The period of Landsat 7 ist about 99 minutes, i.e., the satellite takes 99 minutes to circle around the earth once. The orbit is sun-synchronous, i.e., the satellite passes each latitude ring at the same local time. This enables pictures always to be taken on the sun-lit side of earth.

GRASS supports supervised and non-supervised automatic raster classification of raster images. Classification methodology is based on "maximum-likelihood"-algorithms, i.e., for each raster pixel and for each landuse class the probability of that pixel depicting this landuse class is derived and each raster pixel is assigned that class for which the probability is highest.

In supervised classification the classification algorithm is trained manually by marking appropriate example areas on an image and assigning a class to them. In non-supervised training the algorithm tries to automatically determine a set of classes which differ enough to be distinguished by the classification algorithm.

On the right you can see the rasterised result of a supervised classification session on the Lake of Constance imagery shown above. Magenta areas represent water areas, yellow and greenish colors represent different types of population, cyan represents forrest areas and red represents any other vegetation. This classification is far from complete: The CORINE project initiated by the European Union classified regular Landsat TM data into over 40 different categories.

As the classification process outputs a raster image, the data needs to be converted to vector format for FlightGear. One possibility is the direct transformation of each pixel into two triangles. With a resolution of 28.5m/pixel this would result in well over 600.000 triangles for a single scenery tile in the area of Lake of Constance (around 47N 9E). This is clearly too much, as even the first experiments yielded over 30.000 triangles for a scenery tile - including the bad-scaling line-features -, which was considered too much for the user segment FlightGear targets.

Moreover most of these triangles are essentially redundant. Therefore a proper vectorisation is necessary. GRASS supports vectorisation of small areas using the tool r.to.vect and simplification of small areas by v.clean. The restriction to small areas stems from the fact that the algorithms do not scale that well, whereas r.to.vect still scales better than v.clean.

On the left you can see a very small excerpt of the larger image shown above together with a simplified vectorisation of the classification depicted by black boundary lines.
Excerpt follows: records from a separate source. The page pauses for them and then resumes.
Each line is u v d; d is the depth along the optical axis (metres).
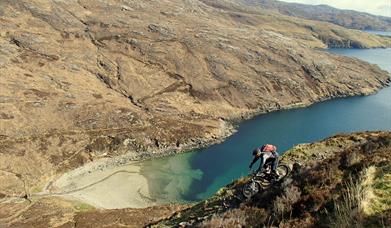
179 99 126.56
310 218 10.33
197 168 84.69
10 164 78.31
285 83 147.38
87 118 100.62
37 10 152.62
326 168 13.83
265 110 133.12
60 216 52.72
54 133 91.75
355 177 11.72
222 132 109.00
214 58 150.12
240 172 82.56
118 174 80.69
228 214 14.17
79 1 176.88
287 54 166.62
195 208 22.14
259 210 13.24
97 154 89.12
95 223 46.91
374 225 7.99
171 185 75.31
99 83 126.50
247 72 147.88
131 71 134.88
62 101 105.88
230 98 133.88
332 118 124.75
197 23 185.88
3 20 140.88
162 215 47.91
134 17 173.62
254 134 109.62
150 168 84.38
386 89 168.75
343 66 175.50
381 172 10.77
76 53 138.00
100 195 70.56
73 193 70.94
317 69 162.38
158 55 145.25
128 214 49.28
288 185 13.66
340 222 8.51
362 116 126.69
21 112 96.50
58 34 145.38
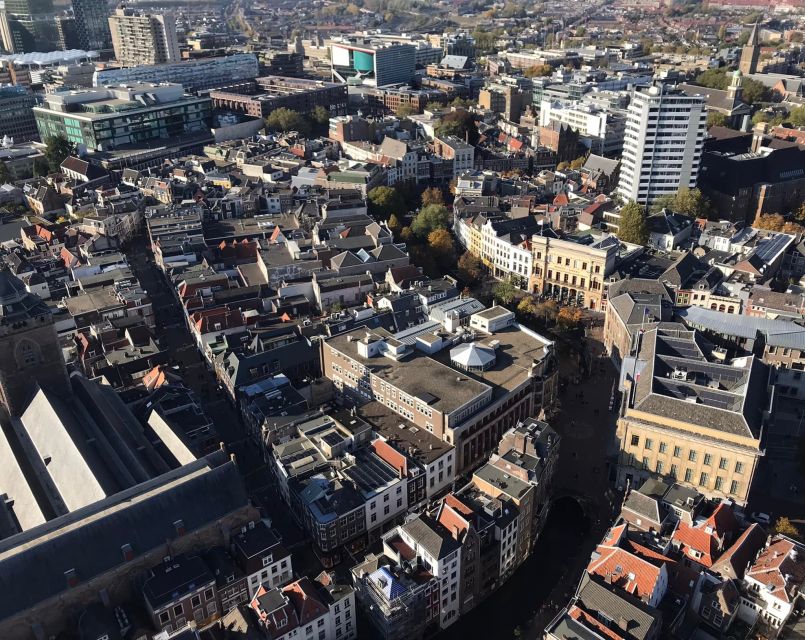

It represents a relatively small area of ca. 17km x 13km. Simplification to a minimum size of individual areas of 0.028 sqkm and a maximum line error of 60m took 2 minutes on a Pentium M 1.5GHz. Larger areas such as the whole Lake of Constance were tried an ran for almost 8 hours before they had to be cancelled as the computer had to be put to another use.

This is clearly not acceptable when we have the goal of providing coverage for the whole world in mind.

Actual vector example data can be found at the FlightGear Landcover Database Mapserver (thanks go to Martin Spott for providing this service).

However the simplification algorithm of v.clean has very heavy topology tasks to fulfil. As GRASS handles all areas using polyline boundaries, v.clean has to generically ensure that after removal of a polyline vertex no boundaries intersect, a check which takes a huge amount of CPU power. If simplification of a boundary leads to intersecting boundaries, no simplification may take place on that boundary at all.

A simplification approach based on an irregular triangle network (TIN) can detect such topological distortions with much less effort. An example for such an approach is the quadrics-based simplification by Michael Garland which was already mentioned in the Line data simplification and Static Level-of-Detail articles.

For this the initial vectorisation of the raster classification needs to be converted into a TIN and then simplified. After simplification polygons can be reconstructed by joining adjacent geometry (triangle and triangle, triangle and polygon) with identical class to larger geometry.

Besides performance one of the advantages is also that we can specify, whether we value specific boundaries more than others, e.g., we could try harder to preserve boundaries between water and land than such boundaries between different types of landcover.